Saharanpur has a history of caste and communal violence. In 2014, Sikhs and Dalits clashed. The population comprises 53 per cent Hindus and 41 per cent Muslims and the rest are split into other sects/castes. Politicians calculate their votebank accordingly and exploit the voters. This time, the names of national icons like Maharana Pratap and Dr BR Ambedkar were used to the hilt.
It's ironical that the intelligence machinery of the state didn't get a whiff of the problem initially brewing and which snowballed into a major issue which still shows no sign of dying down. What went wrong with the intelligence? It's the most crucial part of the administration.
There is a local intelligence unit and the zone office (ZO), both parts of state intelligence. Their mandate is to garner first-hand real-time intelligence and share with the district administrators for diffusing any upcoming unpleasant situation affecting peace and tranquility.
It looks like their role was abysmally unsatisfactory as the city remained tense. They could have given timely advice to the administration, that if Mayawati paid a visit to the city, things might worsen. But no such warning was given and if at all it was given, the same went unheeded, leading to relapse beyond repair. It's time intelligence apparatus is revamped to prevent further damage.
After Adityanath's advent to power, people had expected things to improve but that is not to be. A series of police officers and district magistrates have been shuffled and reshuffled but all are struggling to pacify Saharanpur.
Politically, in the meantime Dalit leader Chandrashekhar has added much glamour to his persona and is now being gradually seen as a substitute for Mayawati. With Behenji on the wane, it's likely that he will be a natural choice to fill the void.
Also, because Mayawati's erstwhile party honchos stand marginalised after BSP's debacle in the recent state elections. It's observed that Chandrashekhar enjoys tremendous outside support from universities like JNU and Hyderabad, and Saharanpur-linked developments have provided enough fillip to the Dalit movement in this part of the region.

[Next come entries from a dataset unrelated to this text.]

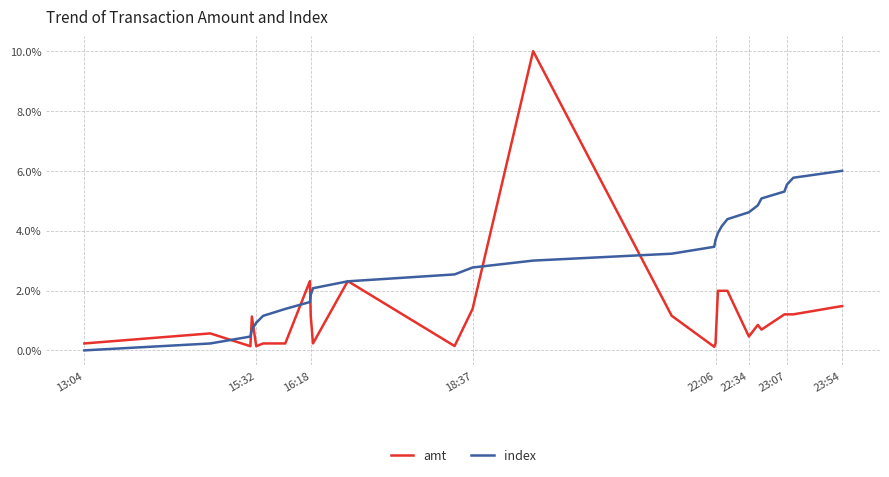

True or false: index and amt intersect in this chart.

True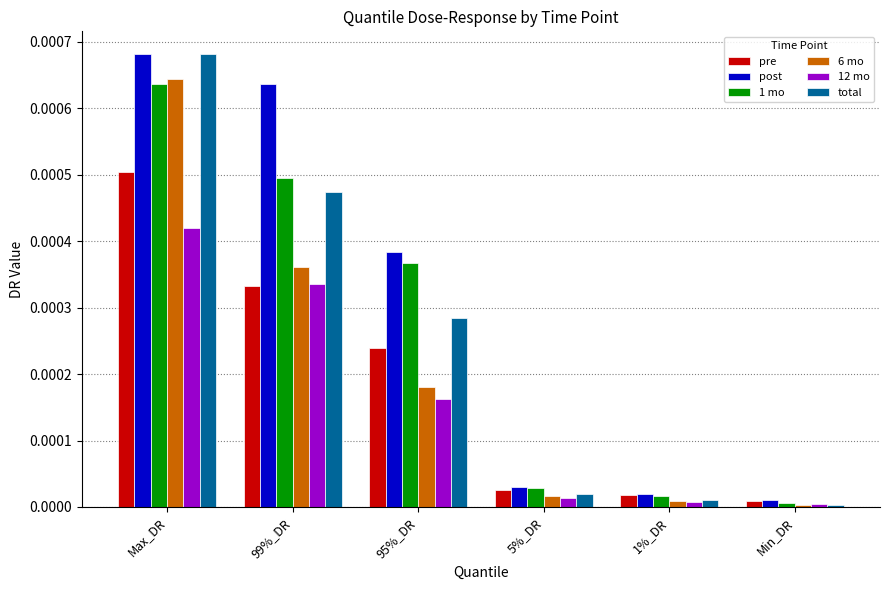

Is it true that post equals 0.0 at Min_DR?

True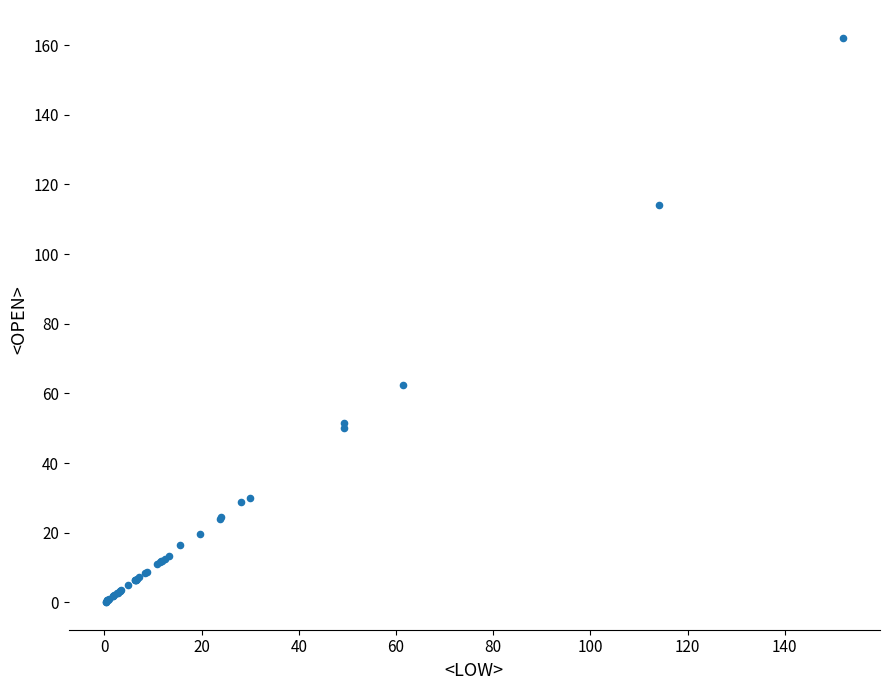

What Y value in the scatter plot is closest to 81?

62.5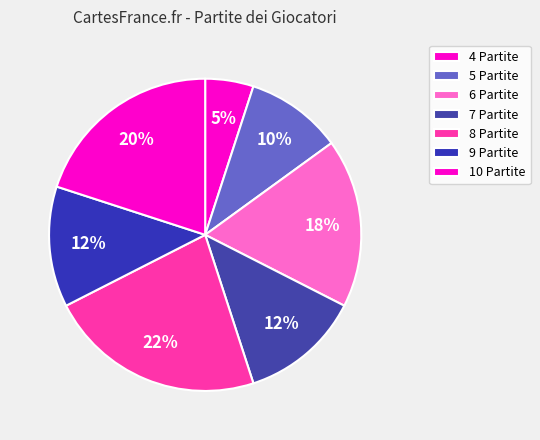

How many slices are in this pie chart?

7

Till such time as the dust settles down in a clearly polarised and tense Saharanpur and a lull prevails, there is need for a central body comprising the central police and intelligence officers to periodically monitor and review happenings in the city, so that things are preempted before they assume ugly proportions.
It's also possible to bring in a neutral, acceptable public figure of repute to use his or her good offices to facilitate a round table meeting of both factions for a conciliatory move to usher in peace and order.